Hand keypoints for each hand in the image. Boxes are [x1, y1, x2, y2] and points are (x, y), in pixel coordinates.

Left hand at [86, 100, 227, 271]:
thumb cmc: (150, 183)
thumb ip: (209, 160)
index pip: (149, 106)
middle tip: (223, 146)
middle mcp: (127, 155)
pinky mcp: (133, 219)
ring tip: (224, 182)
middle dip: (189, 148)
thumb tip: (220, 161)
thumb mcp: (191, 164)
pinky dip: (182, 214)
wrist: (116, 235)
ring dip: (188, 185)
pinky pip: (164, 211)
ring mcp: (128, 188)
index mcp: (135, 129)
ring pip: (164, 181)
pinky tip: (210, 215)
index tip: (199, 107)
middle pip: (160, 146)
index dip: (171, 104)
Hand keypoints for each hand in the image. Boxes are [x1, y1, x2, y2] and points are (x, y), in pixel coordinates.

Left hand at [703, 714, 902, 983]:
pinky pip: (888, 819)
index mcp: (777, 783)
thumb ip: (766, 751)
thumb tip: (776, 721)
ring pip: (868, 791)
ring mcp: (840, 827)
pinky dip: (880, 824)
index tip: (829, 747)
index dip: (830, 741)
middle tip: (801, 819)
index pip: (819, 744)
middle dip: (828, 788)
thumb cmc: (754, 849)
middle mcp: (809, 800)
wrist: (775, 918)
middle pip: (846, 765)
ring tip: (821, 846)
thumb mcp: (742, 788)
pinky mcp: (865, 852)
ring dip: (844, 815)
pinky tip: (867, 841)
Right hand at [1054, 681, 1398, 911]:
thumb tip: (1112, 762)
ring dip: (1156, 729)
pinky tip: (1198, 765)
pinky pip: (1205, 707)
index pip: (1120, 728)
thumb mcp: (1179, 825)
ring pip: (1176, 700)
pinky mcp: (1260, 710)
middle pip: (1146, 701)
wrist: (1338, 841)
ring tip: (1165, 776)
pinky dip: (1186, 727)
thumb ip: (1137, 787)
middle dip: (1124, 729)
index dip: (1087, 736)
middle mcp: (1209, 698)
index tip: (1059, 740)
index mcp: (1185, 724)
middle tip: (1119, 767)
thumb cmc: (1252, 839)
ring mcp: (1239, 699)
---------------
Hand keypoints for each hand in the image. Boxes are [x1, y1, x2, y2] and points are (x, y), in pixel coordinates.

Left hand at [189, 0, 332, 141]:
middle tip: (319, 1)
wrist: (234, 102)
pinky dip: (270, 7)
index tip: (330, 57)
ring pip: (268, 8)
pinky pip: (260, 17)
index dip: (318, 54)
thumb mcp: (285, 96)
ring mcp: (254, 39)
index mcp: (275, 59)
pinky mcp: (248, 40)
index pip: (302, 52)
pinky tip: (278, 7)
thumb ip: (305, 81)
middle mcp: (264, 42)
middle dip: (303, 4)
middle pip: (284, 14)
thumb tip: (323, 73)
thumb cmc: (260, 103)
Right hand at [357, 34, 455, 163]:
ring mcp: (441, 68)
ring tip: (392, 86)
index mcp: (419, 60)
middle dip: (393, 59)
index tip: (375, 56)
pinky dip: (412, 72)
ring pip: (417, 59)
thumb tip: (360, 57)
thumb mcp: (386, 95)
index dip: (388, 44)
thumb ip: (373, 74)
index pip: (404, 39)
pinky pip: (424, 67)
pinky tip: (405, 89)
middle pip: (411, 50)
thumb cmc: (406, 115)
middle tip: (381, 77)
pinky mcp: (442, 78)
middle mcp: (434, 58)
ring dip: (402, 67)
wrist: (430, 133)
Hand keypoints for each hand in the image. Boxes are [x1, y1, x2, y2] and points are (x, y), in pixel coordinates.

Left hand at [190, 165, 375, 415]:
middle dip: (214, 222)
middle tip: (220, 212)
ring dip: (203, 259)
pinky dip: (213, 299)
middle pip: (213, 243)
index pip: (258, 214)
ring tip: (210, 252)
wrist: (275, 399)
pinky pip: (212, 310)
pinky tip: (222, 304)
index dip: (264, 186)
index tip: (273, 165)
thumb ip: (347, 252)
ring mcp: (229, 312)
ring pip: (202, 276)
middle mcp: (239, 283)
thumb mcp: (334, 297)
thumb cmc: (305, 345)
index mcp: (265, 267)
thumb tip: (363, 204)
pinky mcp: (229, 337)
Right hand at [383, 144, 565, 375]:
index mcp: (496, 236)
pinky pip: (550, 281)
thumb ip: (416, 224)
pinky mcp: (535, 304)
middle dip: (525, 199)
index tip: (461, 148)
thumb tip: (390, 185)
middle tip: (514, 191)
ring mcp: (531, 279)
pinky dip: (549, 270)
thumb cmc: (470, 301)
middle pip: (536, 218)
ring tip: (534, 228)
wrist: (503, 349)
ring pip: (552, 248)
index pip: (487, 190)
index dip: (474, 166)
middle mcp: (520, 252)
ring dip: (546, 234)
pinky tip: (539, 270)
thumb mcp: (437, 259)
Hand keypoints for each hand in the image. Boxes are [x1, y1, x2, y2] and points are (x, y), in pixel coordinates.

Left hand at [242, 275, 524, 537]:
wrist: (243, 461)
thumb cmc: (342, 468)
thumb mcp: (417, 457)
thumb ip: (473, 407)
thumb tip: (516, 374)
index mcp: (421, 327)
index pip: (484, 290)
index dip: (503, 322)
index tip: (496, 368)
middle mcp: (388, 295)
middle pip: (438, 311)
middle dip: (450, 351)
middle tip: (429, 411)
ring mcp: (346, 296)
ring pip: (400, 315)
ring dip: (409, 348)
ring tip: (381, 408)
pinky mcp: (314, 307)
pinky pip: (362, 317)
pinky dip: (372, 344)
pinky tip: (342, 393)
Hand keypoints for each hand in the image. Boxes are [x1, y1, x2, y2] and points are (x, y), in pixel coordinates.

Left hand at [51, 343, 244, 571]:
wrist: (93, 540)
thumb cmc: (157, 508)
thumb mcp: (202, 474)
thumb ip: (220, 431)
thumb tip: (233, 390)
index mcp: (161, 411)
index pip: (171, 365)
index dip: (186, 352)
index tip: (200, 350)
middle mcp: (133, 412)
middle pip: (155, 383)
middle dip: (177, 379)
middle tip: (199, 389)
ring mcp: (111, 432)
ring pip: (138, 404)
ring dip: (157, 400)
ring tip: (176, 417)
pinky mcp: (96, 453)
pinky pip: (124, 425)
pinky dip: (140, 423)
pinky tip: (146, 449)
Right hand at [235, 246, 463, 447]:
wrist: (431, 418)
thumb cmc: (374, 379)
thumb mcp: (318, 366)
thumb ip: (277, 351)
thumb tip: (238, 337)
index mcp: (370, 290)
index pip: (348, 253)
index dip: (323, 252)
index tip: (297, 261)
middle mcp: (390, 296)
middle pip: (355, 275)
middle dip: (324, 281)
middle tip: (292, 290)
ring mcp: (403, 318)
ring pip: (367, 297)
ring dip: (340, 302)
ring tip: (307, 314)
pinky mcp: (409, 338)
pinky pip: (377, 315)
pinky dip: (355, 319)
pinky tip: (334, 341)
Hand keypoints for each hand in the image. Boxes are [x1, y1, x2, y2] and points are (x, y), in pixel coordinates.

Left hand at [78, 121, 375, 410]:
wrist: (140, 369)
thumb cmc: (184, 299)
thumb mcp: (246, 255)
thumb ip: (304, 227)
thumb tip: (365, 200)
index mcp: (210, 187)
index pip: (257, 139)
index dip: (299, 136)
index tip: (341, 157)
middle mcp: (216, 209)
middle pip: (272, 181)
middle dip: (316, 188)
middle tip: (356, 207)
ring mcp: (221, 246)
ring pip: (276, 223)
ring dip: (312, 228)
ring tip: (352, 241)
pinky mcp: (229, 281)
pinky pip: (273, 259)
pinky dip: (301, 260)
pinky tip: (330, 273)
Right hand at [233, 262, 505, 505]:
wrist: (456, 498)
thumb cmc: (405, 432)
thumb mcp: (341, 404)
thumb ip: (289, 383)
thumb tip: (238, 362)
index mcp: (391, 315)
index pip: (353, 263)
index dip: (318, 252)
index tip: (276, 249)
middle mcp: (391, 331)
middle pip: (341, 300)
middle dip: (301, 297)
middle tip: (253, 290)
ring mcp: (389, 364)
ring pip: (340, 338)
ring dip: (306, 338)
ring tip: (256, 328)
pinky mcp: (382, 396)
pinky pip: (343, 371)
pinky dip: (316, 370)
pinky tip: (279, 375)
---------------
**BRIEF**
Return, with no change at all, every line in the entries above from the line containing "ring dip: (188, 185)" through the line containing "ring mcp: (1239, 699)".

**TASK SOLUTION**
ring dip: (188, 185)
pinky pip: (164, 211)
ring mcp: (128, 188)
index mcp: (135, 129)
ring pip: (164, 181)
pinky tip: (210, 215)
index tip: (199, 107)
middle pip: (160, 146)
index dip: (171, 104)
Hand keypoints for each hand in the image. Boxes are [x1, y1, x2, y2] and points are (x, y), in pixel coordinates.

Left hand at [703, 714, 902, 983]:
pinky pip: (888, 819)
index mcp: (777, 783)
thumb ip: (766, 751)
thumb tip: (776, 721)
ring pip: (868, 791)
ring mcp: (840, 827)
pinky dip: (880, 824)
index tip: (829, 747)
index dip: (830, 741)
middle tip: (801, 819)
index pip: (819, 744)
middle dip: (828, 788)
thumb cmc: (754, 849)
middle mcp: (809, 800)
wrist: (775, 918)
middle pip: (846, 765)
ring tip: (821, 846)
thumb mcp: (742, 788)
pinky mcp: (865, 852)
ring dip: (844, 815)
pinky tip: (867, 841)
Right hand at [1054, 681, 1398, 911]:
thumb tip: (1112, 762)
ring dip: (1156, 729)
pinky tip: (1198, 765)
pinky pip: (1205, 707)
index pip: (1120, 728)
thumb mcp: (1179, 825)
ring pip: (1176, 700)
pinky mcp: (1260, 710)
middle pip: (1146, 701)
wrist: (1338, 841)
ring tip: (1165, 776)
pinky dip: (1186, 727)
thumb ip: (1137, 787)
middle dip: (1124, 729)
index dip: (1087, 736)
middle mcp: (1209, 698)
index tip: (1059, 740)
index mcp: (1185, 724)
middle tip: (1119, 767)
thumb cmc: (1252, 839)
ring mcp: (1239, 699)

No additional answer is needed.